— THE TASK —
The data below should be printed in full, exactly, and without any of its images.

— RECORDS TO PROCESS —
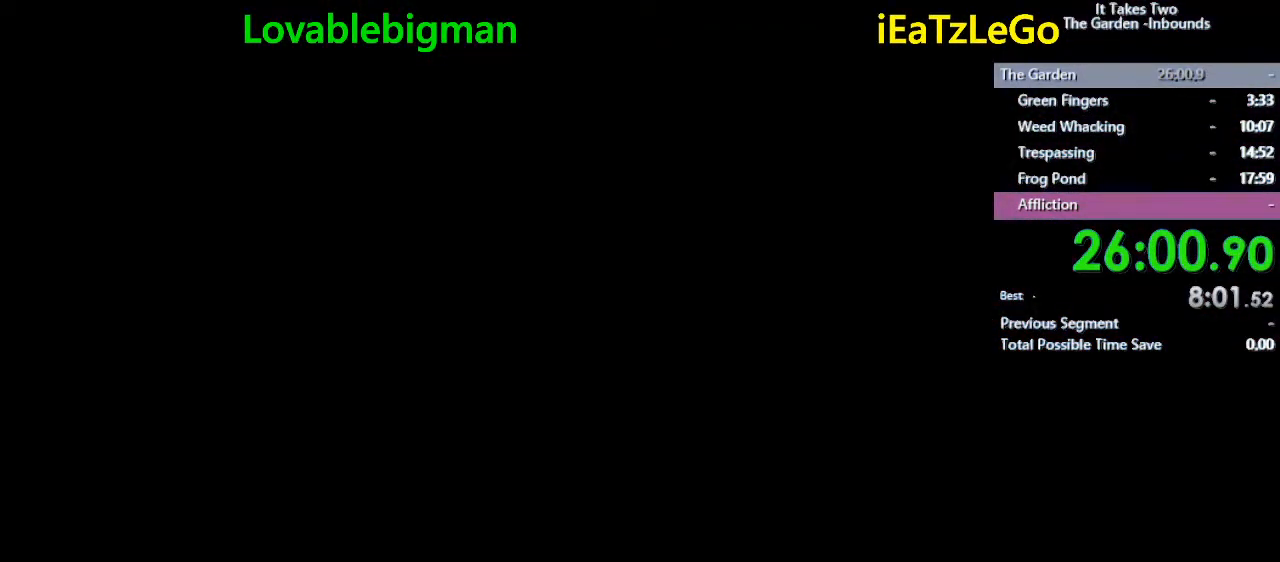
{"buttons": [], "left_stick": "center", "right_stick": "center", "events": []}
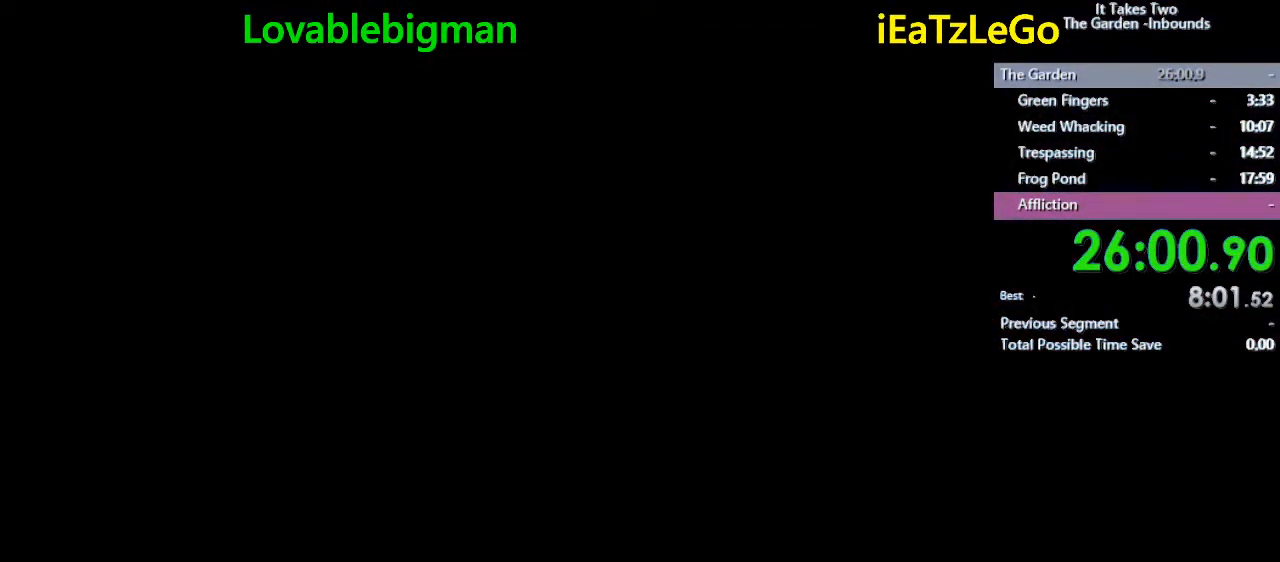
{"buttons": [], "left_stick": "center", "right_stick": "center", "events": []}
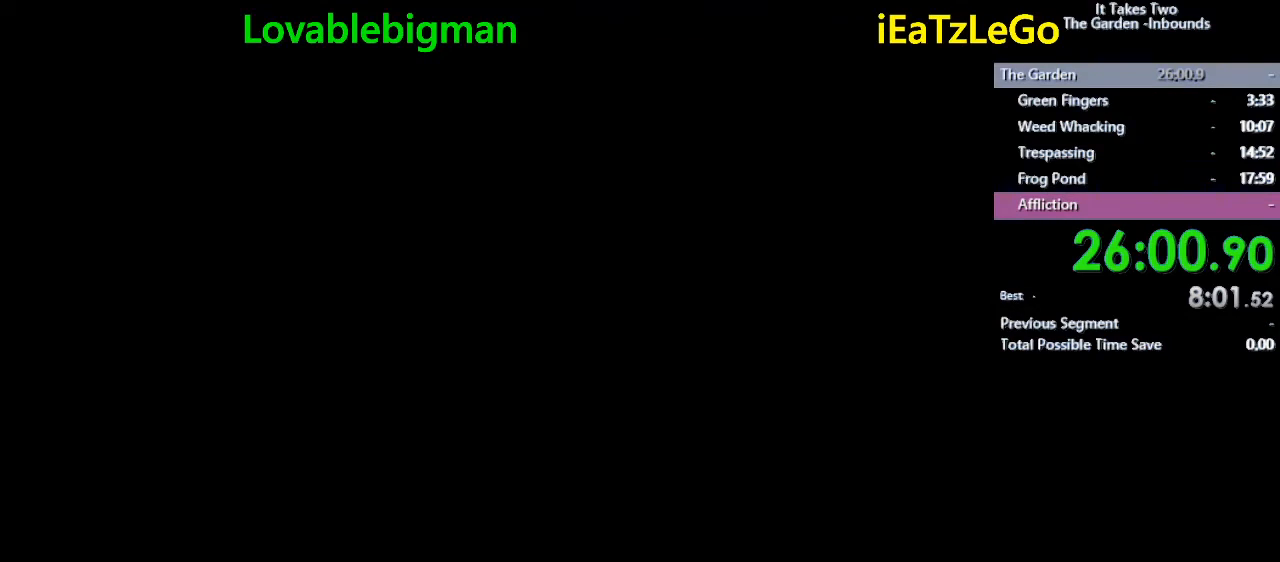
{"buttons": [], "left_stick": "center", "right_stick": "center", "events": []}
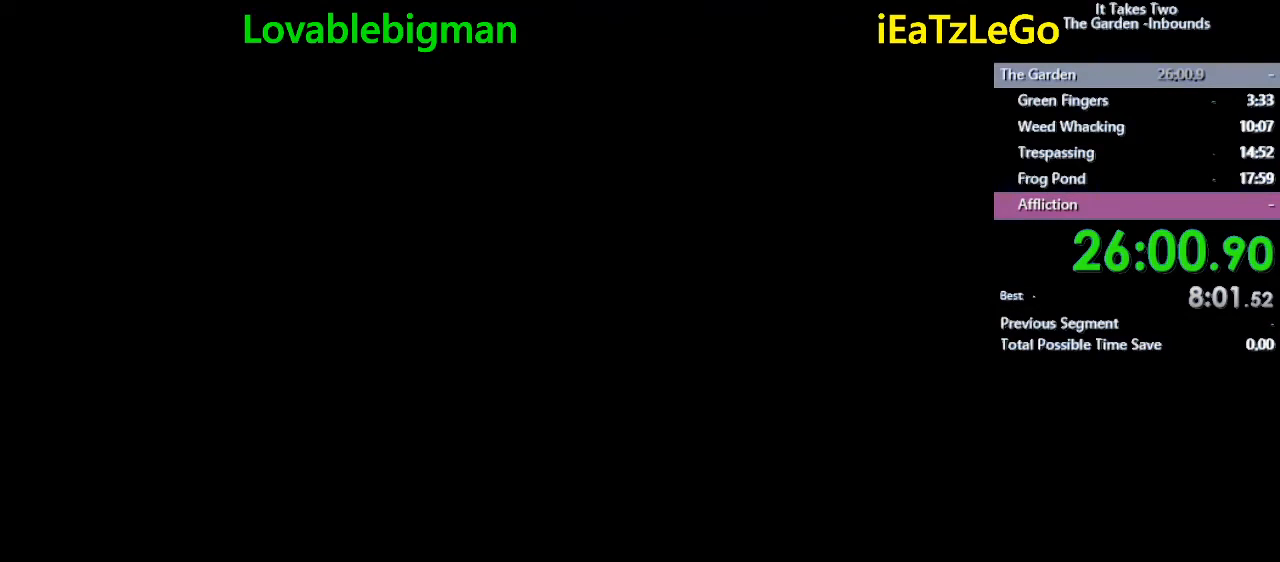
{"buttons": [], "left_stick": "center", "right_stick": "center", "events": []}
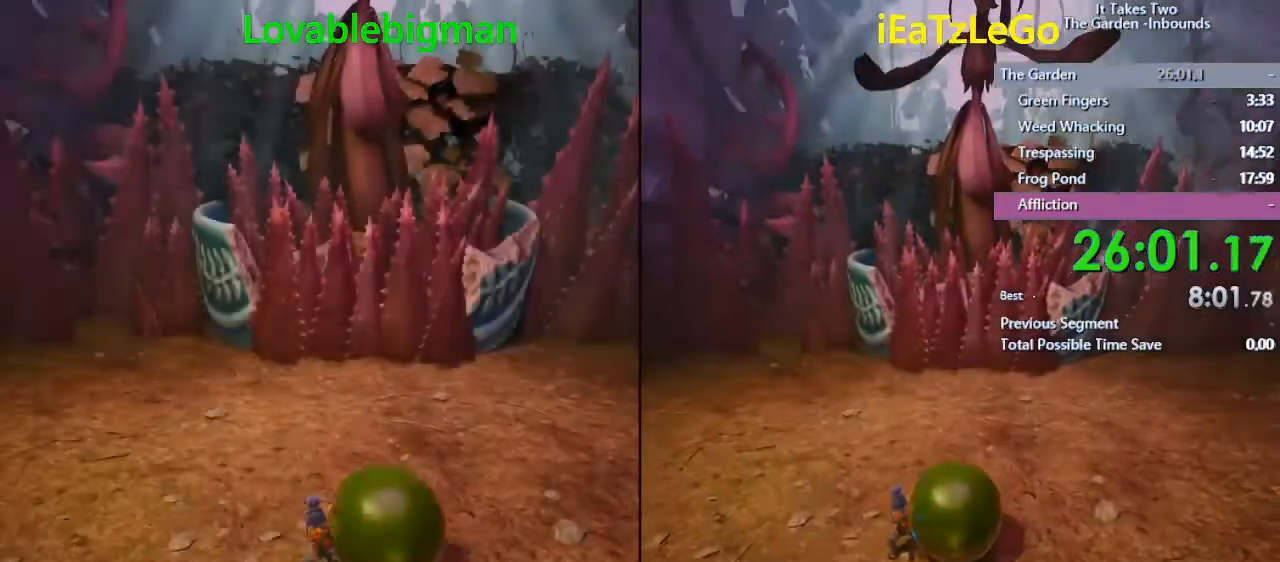
{"buttons": [], "left_stick": "center", "right_stick": "right", "events": [[433, "right_stick", "right"]]}
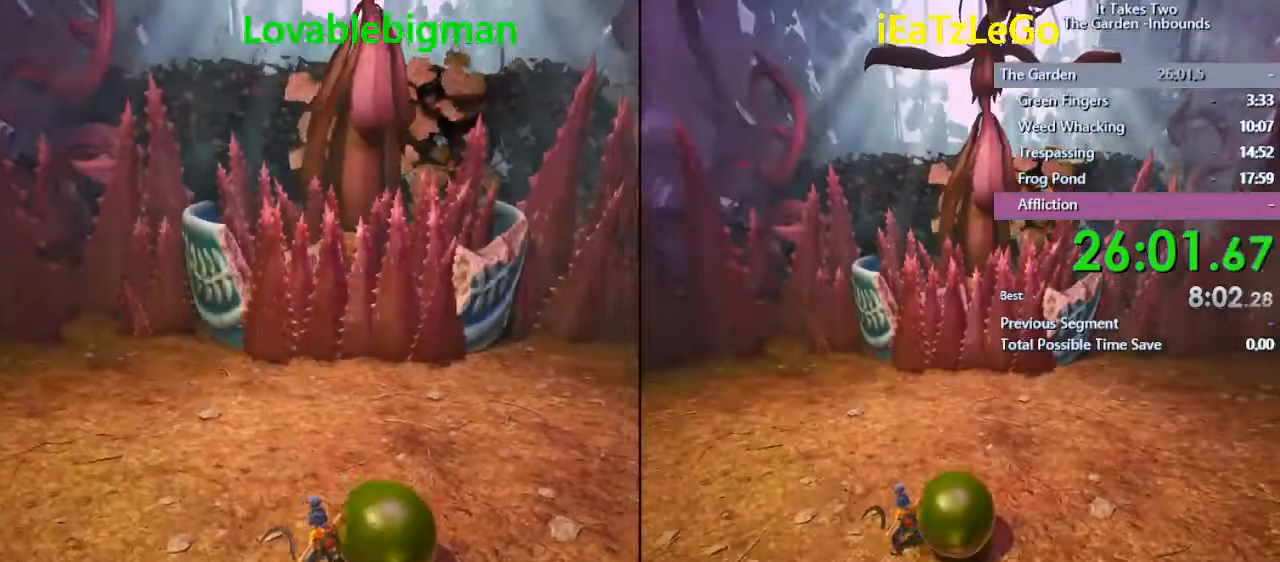
{"buttons": [], "left_stick": "left", "right_stick": "center", "events": [[133, "left_stick", "left"], [267, "right_stick", "center"]]}
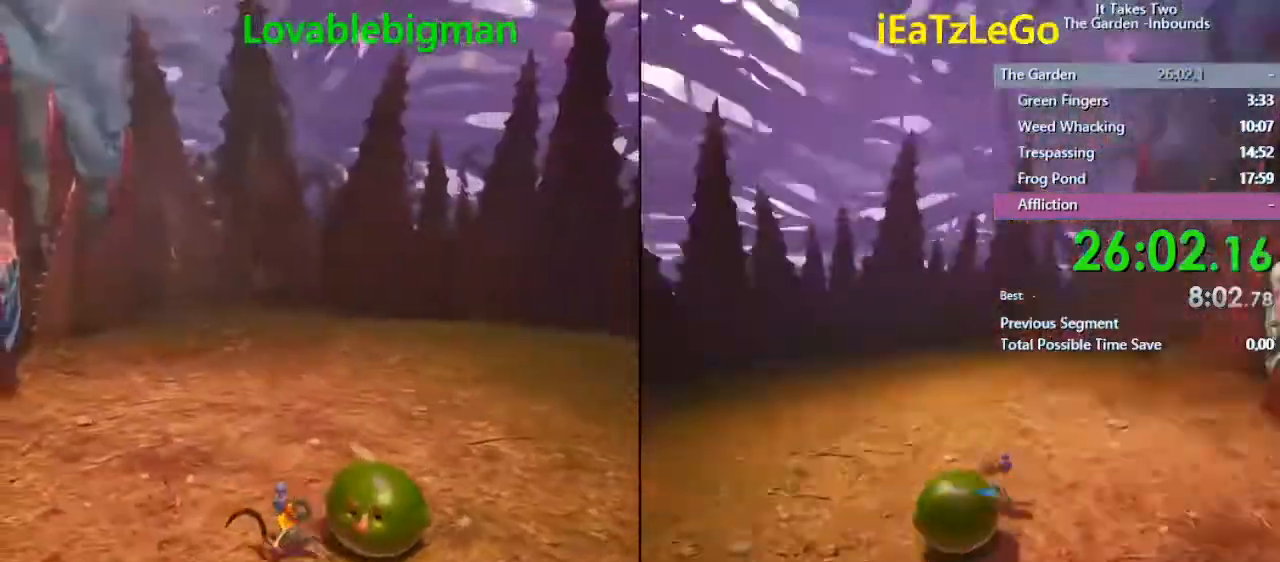
{"buttons": [], "left_stick": "down-left", "right_stick": "center", "events": [[133, "right_stick", "right"], [367, "left_stick", "down-left"], [367, "right_stick", "center"]]}
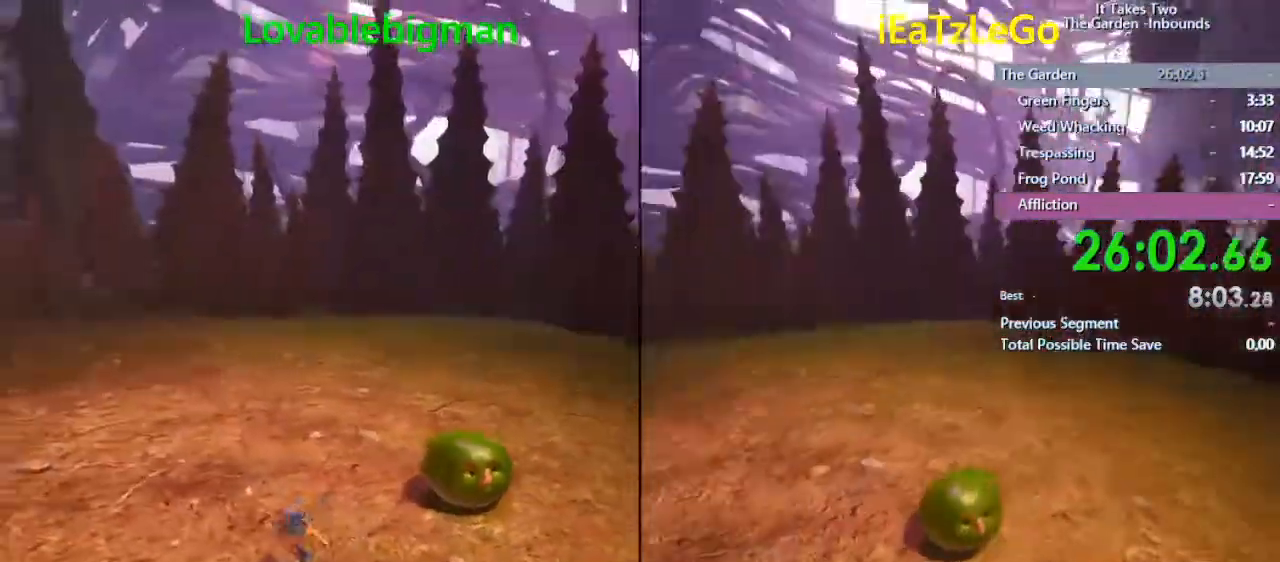
{"buttons": [], "left_stick": "down-right", "right_stick": "left", "events": [[33, "left_stick", "down"], [67, "right_stick", "down-right"], [200, "right_stick", "center"], [333, "left_stick", "down-right"], [333, "right_stick", "left"]]}
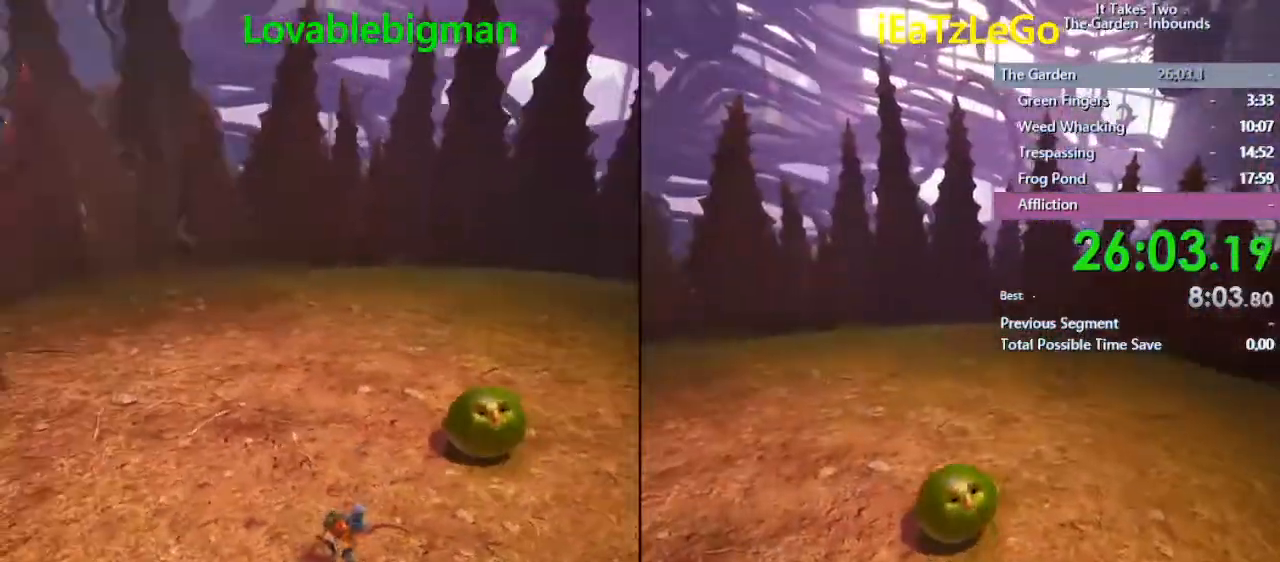
{"buttons": [], "left_stick": "up-left", "right_stick": "right", "events": [[133, "left_stick", "right"], [233, "left_stick", "up-right"], [333, "left_stick", "up"], [333, "right_stick", "right"], [433, "left_stick", "up-left"]]}
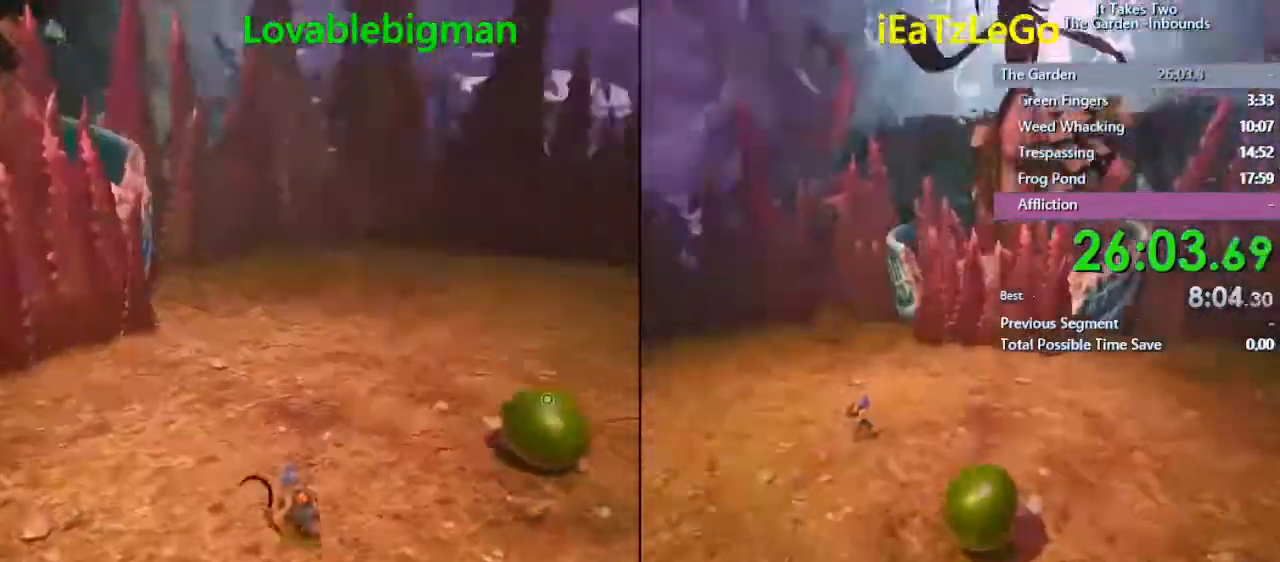
{"buttons": [], "left_stick": "up-left", "right_stick": "right", "events": [[167, "right_stick", "center"], [467, "right_stick", "right"]]}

— TASK OUTPUT —
{"buttons": [], "left_stick": "center", "right_stick": "center", "events": []}
{"buttons": [], "left_stick": "center", "right_stick": "center", "events": []}
{"buttons": [], "left_stick": "center", "right_stick": "center", "events": []}
{"buttons": [], "left_stick": "center", "right_stick": "center", "events": []}
{"buttons": [], "left_stick": "center", "right_stick": "right", "events": [[433, "right_stick", "right"]]}
{"buttons": [], "left_stick": "left", "right_stick": "center", "events": [[133, "left_stick", "left"], [267, "right_stick", "center"]]}
{"buttons": [], "left_stick": "down-left", "right_stick": "center", "events": [[133, "right_stick", "right"], [367, "left_stick", "down-left"], [367, "right_stick", "center"]]}
{"buttons": [], "left_stick": "down-right", "right_stick": "left", "events": [[33, "left_stick", "down"], [67, "right_stick", "down-right"], [200, "right_stick", "center"], [333, "left_stick", "down-right"], [333, "right_stick", "left"]]}
{"buttons": [], "left_stick": "up-left", "right_stick": "right", "events": [[133, "left_stick", "right"], [233, "left_stick", "up-right"], [333, "left_stick", "up"], [333, "right_stick", "right"], [433, "left_stick", "up-left"]]}
{"buttons": [], "left_stick": "up-left", "right_stick": "right", "events": [[167, "right_stick", "center"], [467, "right_stick", "right"]]}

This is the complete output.